Las autoridades republicanas de negaron a rendirse. Los guardias de asalto se mantuvieron fieles a la legalidad y armaron a los obreros que se lanzaron en la mañana del 19 contra el principal foco de la rebelión: el cuartel de Capuchinos. Los oficiales golpistas no eran numerosos, ya que una parte de sus compañeros y de los soldados eran contrarios al golpe y la Falange en aquel momento contaba con apenas unos trescientos afiliados. Los rebeldes esperaron un desembarco de tropas procedentes de Melilla que no se produjo. En vista de su desesperada situación, optaron por rendirse. El alzamiento había fracasado. El pueblo se emborrachó de alegría, confraternizó con los soldados y recorrió las calles vitoreando a la República. A continuación una locura de destrucción arrasó los locales más conocidos de los elementos derechistas: el partido Acción Popular, el periódico la Unión Mercantil, los almacenes Temboury y el Círculo Mercantil fueron incendiados. Los sindicatos requisaron todos los coches disponibles y los marcaron con sus siglas.

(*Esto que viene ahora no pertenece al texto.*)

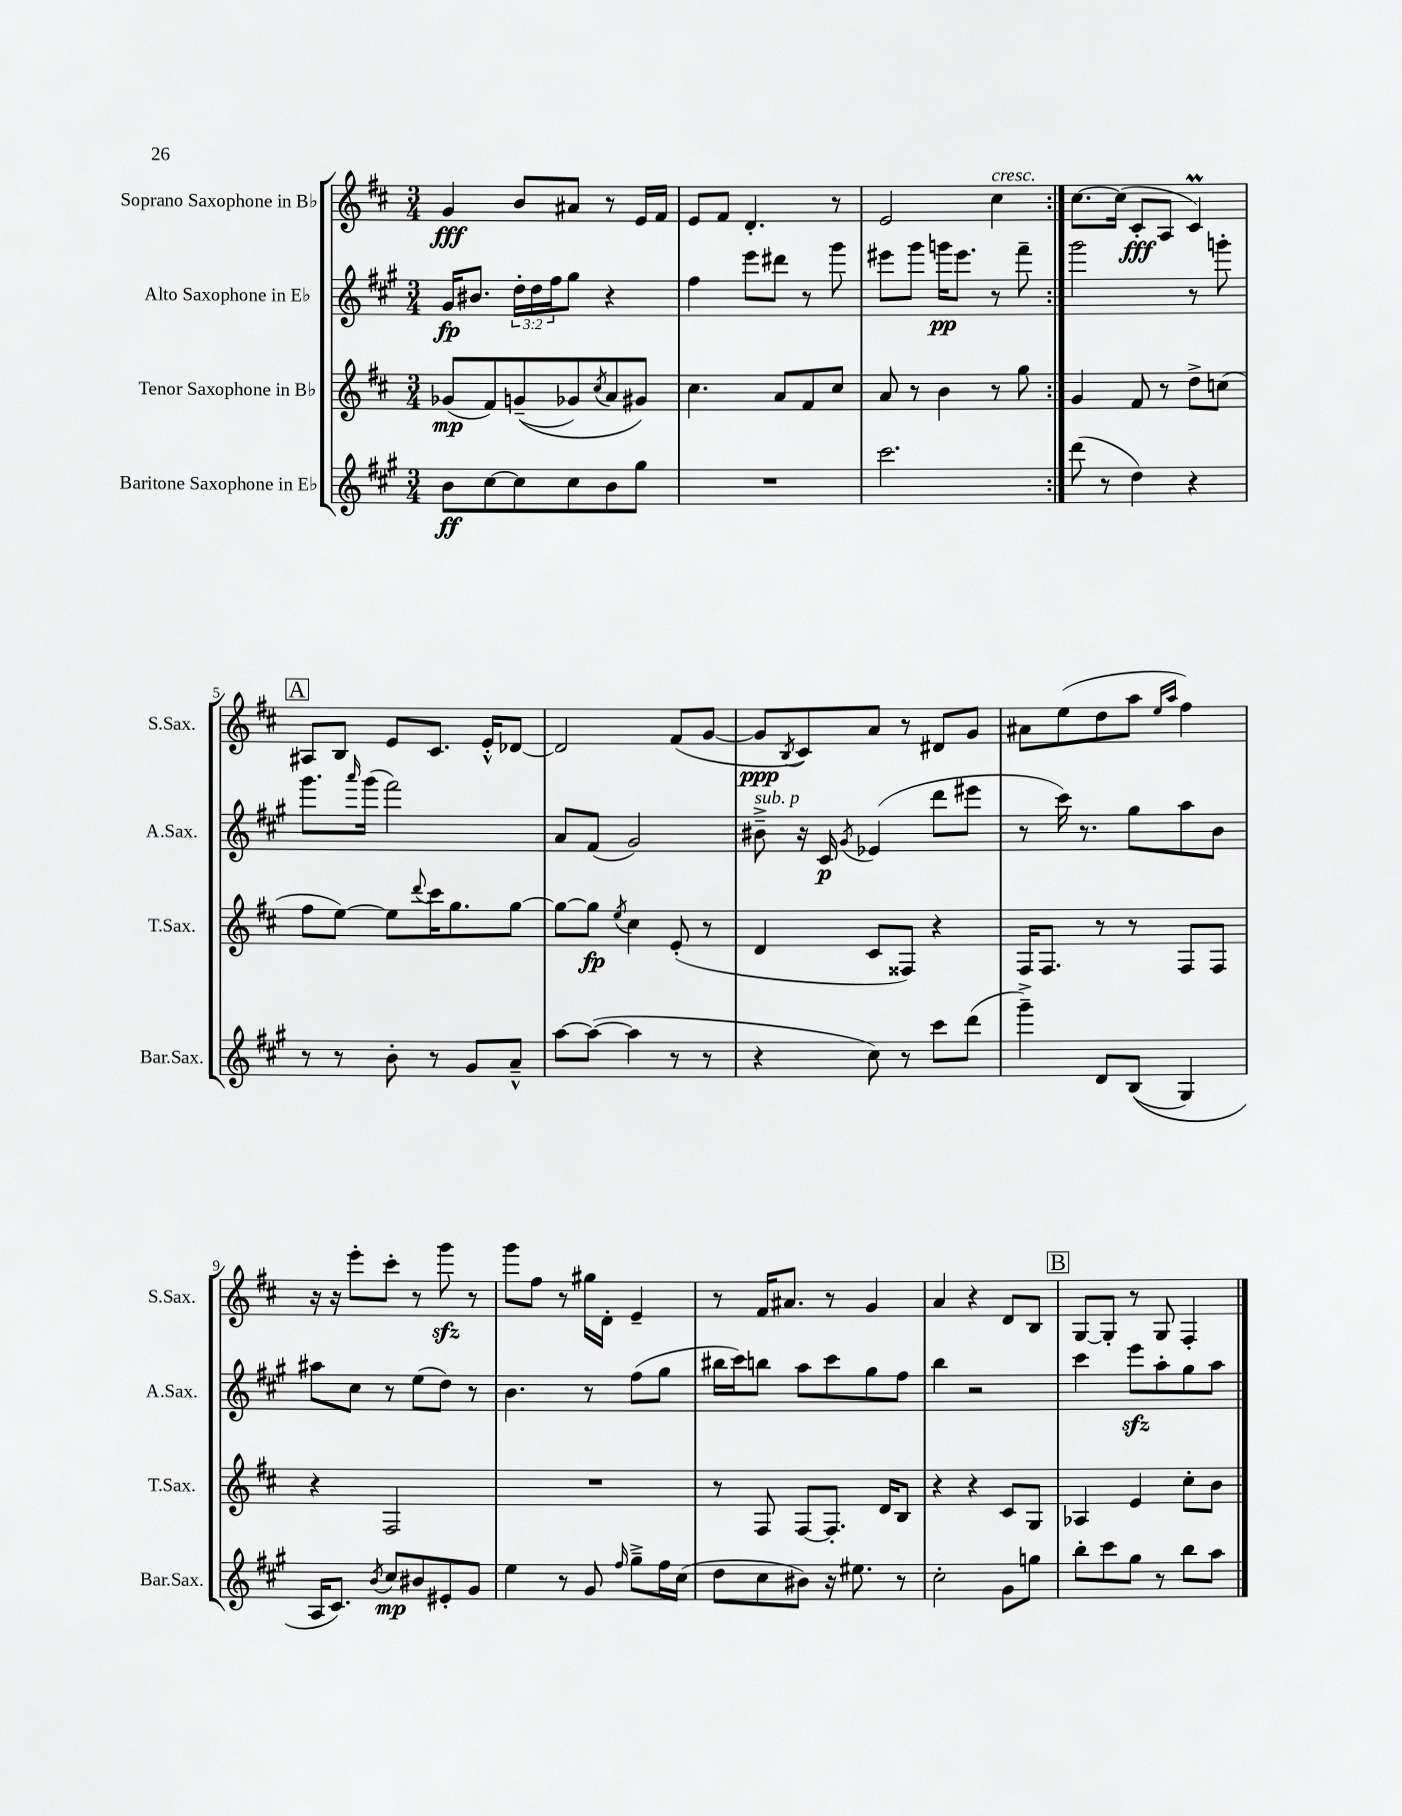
<<
\new StaffGroup <<
\new Staff = "s0" \with { instrumentName = "Soprano Saxophone in Bb" shortInstrumentName = "S.Sax." } {
    \clef treble \key d \major \numericTimeSignature \time 3/4
    \repeat volta 2 { g'4\fff b'8 ais'8 r8 e'16 fis'16 |
    e'8 fis'8 d'4.-. r8 |
    e'2 cis''4^\markup { \italic "cresc." } | }
    cis''8.~ cis''16( cis'8-.\fff a8 cis'4\prall) |
    \mark \markup { \box "A" } ais8 b8 e'8 cis'8. e'16-.-^ des'8~ |
    des'2 fis'8( g'8~ |
    g'8\ppp \acciaccatura { b8 } cis'8) a'8 r8 dis'8 g'8 |
    ais'8 e''8( d''8 a''8 \grace { e''16 a''16 } fis''4) |
    r16 r16 e'''8-. cis'''8-. r8 g'''8\sfz r8 |
    g'''8 fis''8 r8 gis''16 d'16-. e'4-- |
    r8 fis'16 ais'8. r8 g'4 |
    a'4 r4 d'8 b8 |
    \mark \markup { \box "B" } g8~ g8-. r8 g8 fis4-. \bar "|." |
}
\new Staff = "s1" \with { instrumentName = "Alto Saxophone in Eb" shortInstrumentName = "A.Sax." } {
    \clef treble \key a \major \numericTimeSignature \time 3/4 \override Staff.TupletNumber.text = #tuplet-number::calc-fraction-text
    \repeat volta 2 { gis'16\fp bis'8. \tuplet 3/2 { d''16-. d''16 fis''16 } gis''8 r4 |
    fis''4 e'''8 dis'''8 r8 gis'''8 |
    eis'''8 gis'''8 g'''16\pp eis'''8. r8 fis'''8-- | }
    gis'''2 r8 g'''8-. |
    \mark \markup { \box "A" } gis'''8. \grace { a'''16 } gis'''16( fis'''2) |
    a'8 fis'8( gis'2) |
    bis'8--->^\markup { \italic "sub. p" } r16 cis'16\p \acciaccatura { gis'8 } ees'4( d'''8 eis'''8 |
    r8 cis'''16) r8. gis''8 a''8 b'8 |
    ais''8 cis''8 r8 e''8( d''8) r8 |
    b'4. r8 fis''8( gis''8 |
    bis''16 cis'''16) b''8 a''8 cis'''8 gis''8 fis''8 |
    b''4 r2 |
    \mark \markup { \box "B" } cis'''4 e'''8\sfz a''8-. gis''8 a''8 \bar "|." |
}
\new Staff = "s2" \with { instrumentName = "Tenor Saxophone in Bb" shortInstrumentName = "T.Sax." } {
    \clef treble \key d \major \numericTimeSignature \time 3/4
    \repeat volta 2 { ges'8\mp( fis'8) g'8--(\( ges'8) \acciaccatura { cis''8 } a'8 gis'8\) |
    cis''4. a'8 fis'8 cis''8 |
    a'8 r8 b'4 r8 g''8 | }
    g'4 fis'8 r8 d''8-> c''8( |
    \mark \markup { \box "A" } fis''8 e''8~) e''8 \appoggiatura { d'''8 } cis'''16 g''8. g''8~ |
    g''8~ g''8\fp \acciaccatura { e''8 } cis''4 e'8-.( r8 |
    d'4 cis'8 fisis8) r4 |
    fis16 fis8. r8 r8 fis8 fis8 |
    r4 fis2 |
    R2. |
    r8 fis8 fis8~ fis8.-. d'16 b8 |
    r4 r4 cis'8 g8 |
    \mark \markup { \box "B" } aes4 e'4 cis''8-. b'8 \bar "|." |
}
\new Staff = "s3" \with { instrumentName = "Baritone Saxophone in Eb" shortInstrumentName = "Bar.Sax." } {
    \clef treble \key a \major \numericTimeSignature \time 3/4
    \repeat volta 2 { b'8\ff cis''8~ cis''8 cis''8 b'8 gis''8 |
    R2. |
    cis'''2. | }
    d'''8( r8 d''4) r4 |
    \mark \markup { \box "A" } r8 r8 b'8-. r8 gis'8 a'8---^ |
    a''8~ a''8~( a''4 r8 r8 |
    r4 cis''8) r8 cis'''8 d'''8( |
    gis'''4--->) d'8 b8(\( gis4) |
    a16 cis'8.\) \acciaccatura { b'8 } cis''8\mp bis'8 eis'8-. gis'8 |
    e''4 r8 gis'8 \grace { fis''16 } gis''8---> fis''16 cis''16( |
    d''8 cis''8 bis'8) r16 eis''8. r8 |
    cis''2-. gis'8 g''8 |
    \mark \markup { \box "B" } b''8-. cis'''8 gis''8 r8 b''8 a''8 \bar "|." |
}
>>
>>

El día 22 los obreros regresaron a las fábricas, los tranvías circulaban y las calles habían sido limpiadas, pero el pueblo, que había aplastado el golpe con sus propias fuerzas, se creyó en condiciones de gobernar la ciudad. Aprovechando el vació de poder, la euforia revolucionaria trajo un poder popular, acéfalo, que no pudo ser controlado por los dirigentes republicanos. Se implantaron en muchos lugares un sistema autogestionario, favorable al reparto de la riqueza. En las fábricas, comercios y restaurantes se establecieron colectividades y la titularidad pasó a manos de sus trabajadores. Pero al amparo de las siglas políticas de las milicias, actuaron también personas sin escrúpulos, ni ideología, que acabaron por desvirtuar el ideal revolucionario con su exhibicionismo de armas y su arrogancia de poder, que el gobierno republicano se vio, en la distancia, incapaz de dominar. Los principales golpistas fueron juzgados y condenados a muerte y, durante los dos meses siguientes, los fusilamientos acabaron con la vida de unas trescientas personas, hasta que las autoridades pudieron frenar los asesinatos, que se producían sobre todo después de los bombardeos de la aviación nacional.
La anarquía apasionada y los ideales fueron barridos en los meses posteriores por la realidad de la guerra. Los anarquistas se negaban a cavar trincheras porque para ellos cavar era mantener la explotación y un signo de cobardes. Su arrojo no pudo con las tácticas militares y medio año más tarde las tropas fascistas entraban en Málaga. Se ha acusado en muchas ocasiones al gobierno republicano de no haber conseguido controlar el desorden y ante esa situación de no haber defendido con mayor fuerza la ciudad. Tras su caída casi 17.000 personas fueron fusiladas por la “justicia” franquista.